Which problem carries more weight with the judge will help form her decision on whether the school’s race-conscious admissions policy is legal.

Students for Fair Admissions, led by anti-affirmative action activist Edward Blum, sued the college in 2014 claiming it engages in “racial balancing” to cap the number of Asian-Americans at the nation’s oldest and wealthiest college, and seeks to force Harvard to abandon race as a factor in the process.

Harvard says the personal rating is based on variables including teacher and personal recommendations and assessments from alumni interviews, and that race is just one factor among many it considers in building a diverse student body, as the Supreme Court permits. Others include character and socioeconomic background.

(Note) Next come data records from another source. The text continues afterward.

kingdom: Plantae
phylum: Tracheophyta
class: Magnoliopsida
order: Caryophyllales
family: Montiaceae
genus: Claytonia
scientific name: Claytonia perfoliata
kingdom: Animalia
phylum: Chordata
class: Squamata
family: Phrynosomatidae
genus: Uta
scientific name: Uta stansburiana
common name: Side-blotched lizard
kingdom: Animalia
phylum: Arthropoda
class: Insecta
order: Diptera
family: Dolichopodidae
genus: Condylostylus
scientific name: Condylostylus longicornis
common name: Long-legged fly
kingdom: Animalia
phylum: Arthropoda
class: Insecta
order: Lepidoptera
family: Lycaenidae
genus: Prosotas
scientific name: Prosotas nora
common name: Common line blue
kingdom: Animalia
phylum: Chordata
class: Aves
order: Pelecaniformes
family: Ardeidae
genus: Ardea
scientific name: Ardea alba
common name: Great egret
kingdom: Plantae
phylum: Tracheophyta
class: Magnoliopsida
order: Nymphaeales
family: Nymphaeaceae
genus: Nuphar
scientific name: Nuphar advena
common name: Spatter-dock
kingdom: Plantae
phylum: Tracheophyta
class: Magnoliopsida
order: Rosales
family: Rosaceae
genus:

The trial, which shone a light on Harvard’s admissions process, included emails from 2011 in which a dean expressed delight at learning that the offspring of some wealthy donors had been admitted, while another official discussed the possibility of acquiring an art collection. The suit comes as Harvard is defending itself against separate claims that its policy against single-sex social clubs is discriminatory and especially harms women.

“Harvard has never come up with a race-neutral explanation why African-Americans and Hispanics have a better personal rating,” plaintiffs’ attorney Adam Mortara said in court. He argued that a statistical analysis by an expert for SFFA was evidence of an “Asian penalty.”

Burroughs asked Mortara if she would need to conclude that all the Harvard officials who testified for the school weren’t credible in order to find that Harvard intentionally discriminated against Asian-Americans. He said he “did not have to prove evil racist intent” and that his evidence established “a pattern and practice of statistically significant Asian penalty.”

At one point Burroughs said, “You haven’t shown me any students.”

“Because you told us that we didn’t need to call individual students,” Mortara responded. During a rebuttal later in the afternoon, he argued the plaintiffs didn’t want to expose the students to ridicule, though he noted that Asian-American students and alumni had testified -- in favor of affirmative action.

SFFA says Asian-Americans make up the strongest Harvard applicants by numerous criteria, including grades and test scores, and argues that if the school relied solely on academic performance, they would make up at least 40 percent of its student body, rather than 23 percent. Asian-Americans account for about 5.6 percent of the U.S. population.

The Trump administration threw its support behind the plaintiffs in August, when the Justice Department filed an argument that Harvard uses a “vague personal rating,” including “likability” and “human qualities,” that illegally disadvantages Asian-American applicants by invoking stereotypes.

Bill Lee, a lawyer for Harvard who is Chinese-American and an alumnus, said in court on Wednesday that the plaintiffs had a “devolving theory of racial bias” and seized on SFFA’s failure to call any students to the witness stand. He noted that in earlier cases that reached the Supreme Court, including those featuring Allan Bakke, Barbara Grutter and Abigail Fisher, the plaintiffs all testified at trial to how they’d been harmed.

“It is really remarkable, in the cases we’re talking about -- Bakke and Grutter, Fisher I and Fisher II -- there was an individual, somebody who was discriminated against," Lee said. “But what you have here is no member of SFFA, not a single member, not a single Asian-American applicant to Harvard, who was denied admission testified.”

SFFA’s “ultimate grievance” is with Supreme Court rulings that support the use of race as one factor in admissions, Lee said in court papers ahead of Wednesday’s hearing. The plaintiffs know barring race as a factor would “reduce the number of African-American and Hispanic students by roughly 1,000 in a student body of 6,700,” he said.

Of the 42,749 students who applied for admission to the Class of 2022, a record low of 4.59 percent were offered spots. Just over 15 percent of the class is African-American, 12.3 percent is Hispanic and 22.9 percent is Asian-American.

The case is Students for Fair Admissions v. Harvard College, 14-cv-14176, U.S. District Court, District of Massachusetts (Boston).